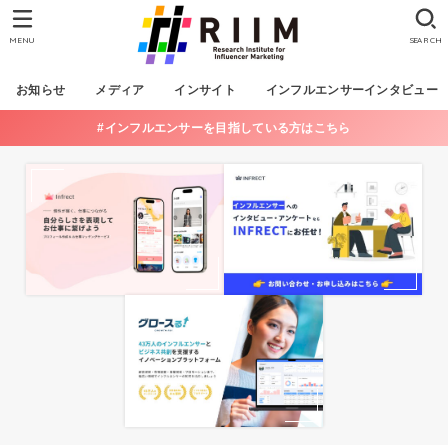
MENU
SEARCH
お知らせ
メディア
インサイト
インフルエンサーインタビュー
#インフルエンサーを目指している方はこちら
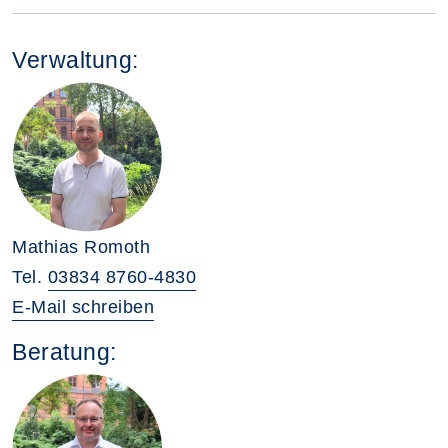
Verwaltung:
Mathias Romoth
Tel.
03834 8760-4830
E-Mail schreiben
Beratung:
= = = =
## Your goal
Return the text lines of both items above unchanged, and leave the pictures out of your answer.

## Response to this exercise
MENU
SEARCH
お知らせ
メディア
インサイト
インフルエンサーインタビュー
#インフルエンサーを目指している方はこちら
Verwaltung:
Mathias Romoth
Tel.
03834 8760-4830
E-Mail schreiben
Beratung:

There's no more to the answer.